BM’nin yaptığı araştırmalara göre, atmosferde biriken karbon kökenli gazların yüzde 80’i ulaşım, ısınma ve sanayide fosil yakıtların kullanılmasından kaynaklanıyor. Eğer atmosferdeki gaz oranı sabitlenebilirse küresel ısınma ile başa çıkılabilir. Ancak atmosferdeki gaz oranının sabitlenebilmesi için ABD, Avustralya, Kanada ve diğer bütün ülkelerin derhal karbondioksite dayalı endüstri ve üretim faaliyetlerine son vermesi gerekiyor.

BM Çevre Programı direktörü Achim Steiner, “62 milyon nüfuslu bu 52 ulus, dünya sera gazı salınımının yol açtığı iklim değişikliğinden orantısız derecede olumsuz etkileniyorlar” dedi. Barbados Adası’nda düzenlenen toplantıda açıklanan rapora göre deniz seviyeleri 1993-2009 arasında dünya genelinde yılda üç milimetre kadar yükseldi. Pek çok küçük adanın bulunduğu Batı Pasifik’te ise yılda 12 milimetrelik bir artış kaydedildi. 2050 yılına kadar mercan kayalıklarının tamamının tehlike altında olacağı belirtiliyor. (Sabah 09.06.2014)

Birleşmiş Miletler (BM) İklim Değişikliği Konferanslarında alınan kararlar kağıt üzerinde kalmamalı, uygulamaya geçirilmelidir. Küresel ısınma yüzünden, ormanların yok olması sonucu çölleşme yaşanacak, bu tarıma da yansıyacak, deniz seviyesi yükselecek ve dünya salgın hastalıkların pençesine düşecek. Aşırı yağışlar sel felaketlerine sebep olacak. Gerekli tedbirler alınmazsa, bu felâket senaryoları insanlığı bekliyor.

NASA’nın ilan ettiği verilere göre, gittikçe ivme kazanan küresel ısınma nedeniyle sıcaklıklar rekor kırdı. Yalnızca geçen yıla göre artış yüzde 30’u buldu.

Amerikan Ulusal Havacılık ve Uzay Dairesi (NASA), geçtiğimiz Nisan ayının tarihteki en sıcak Nisan ayı olduğunu duyurdu.

Independent gazetesinin yer verdiği habere göre, 2016 yılının Nisan ayı 1880 yılından bu yana ortalama en yüksek sıcaklığa sahip Nisan ayı oldu.
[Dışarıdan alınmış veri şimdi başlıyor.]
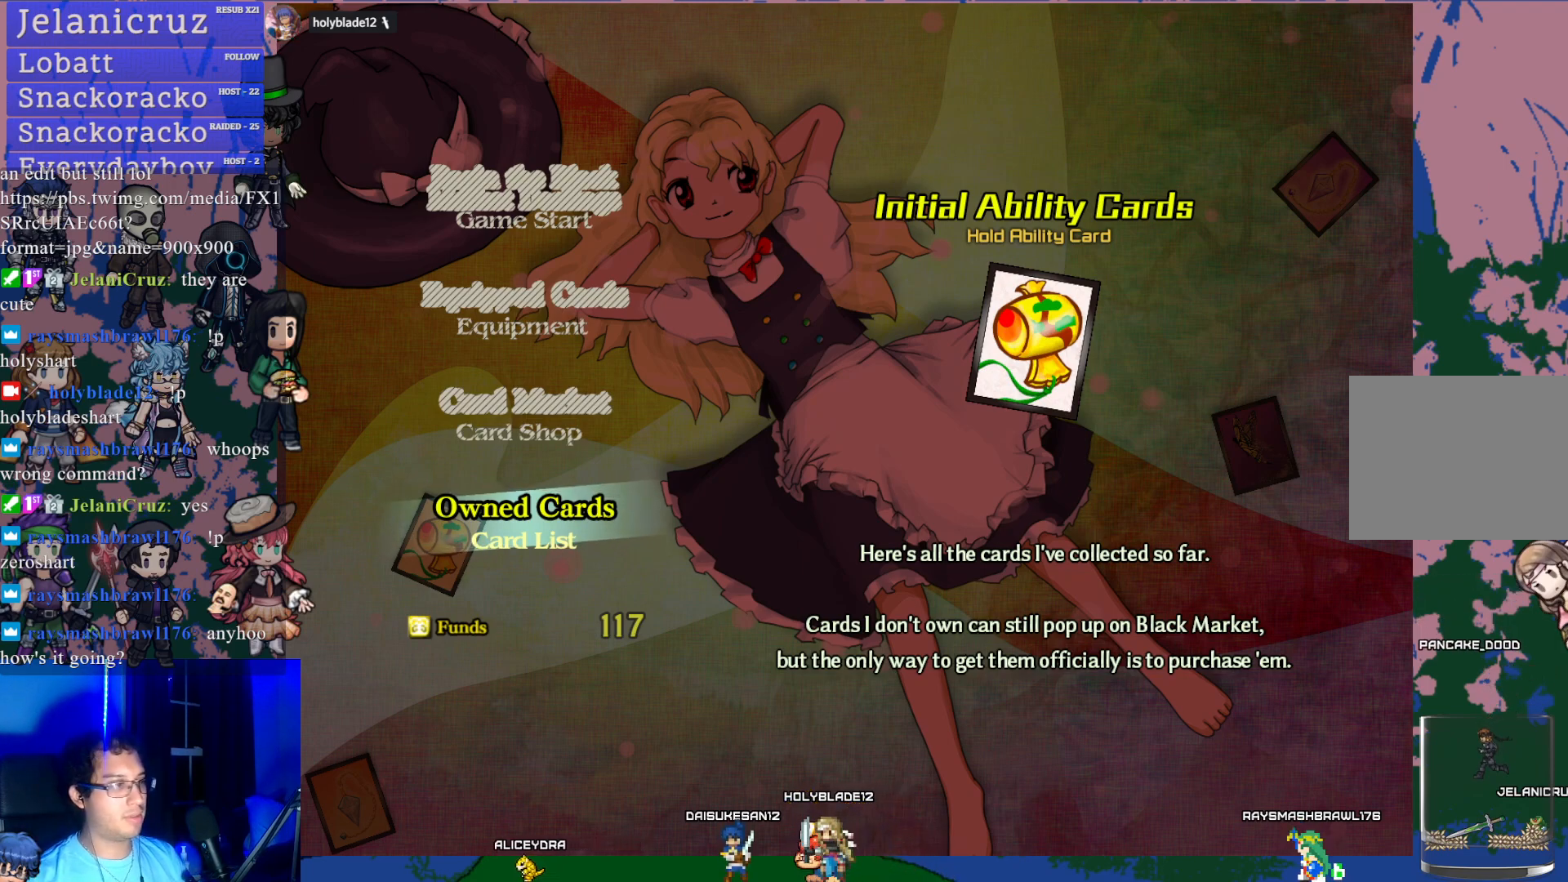
{"buttons": [], "left_stick": "center", "events": [[133, "DPAD_DOWN", "down"], [267, "DPAD_DOWN", "up"]]}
Nisan ayına ilişkin rakamlara göre ısınma oranı 2016 yılında artmaya başladı.

BBC’nin haberine göre Küresel sıcaklık verileri, 130 yıldan fazla bir süredir sıcaklığın en anormal biçimde arttığını ortaya koydu. Bu yıl, 2015’e oranla sıcaklık düzeyleri yaklaşık yüzde 30 düzeyinde artış gösterdi.(Milliyet 16.05.2016)

Yaşadığımız dünyanın bugünkü durumuna gelmesinde en büyük etken çevreyi kirleterek, dünyanın dengesini bozarak yapılan teknolojik gelişmeler ve üretim sistemidir. Tüketmek için şuursuz bir üretim. İsrafa  dayalı tüketim.Çevreyi kirleten üretim ve tüketim. Suçlu   insan, beşerin bulaşık eli…İnsan bulaşık elini temizlemeli…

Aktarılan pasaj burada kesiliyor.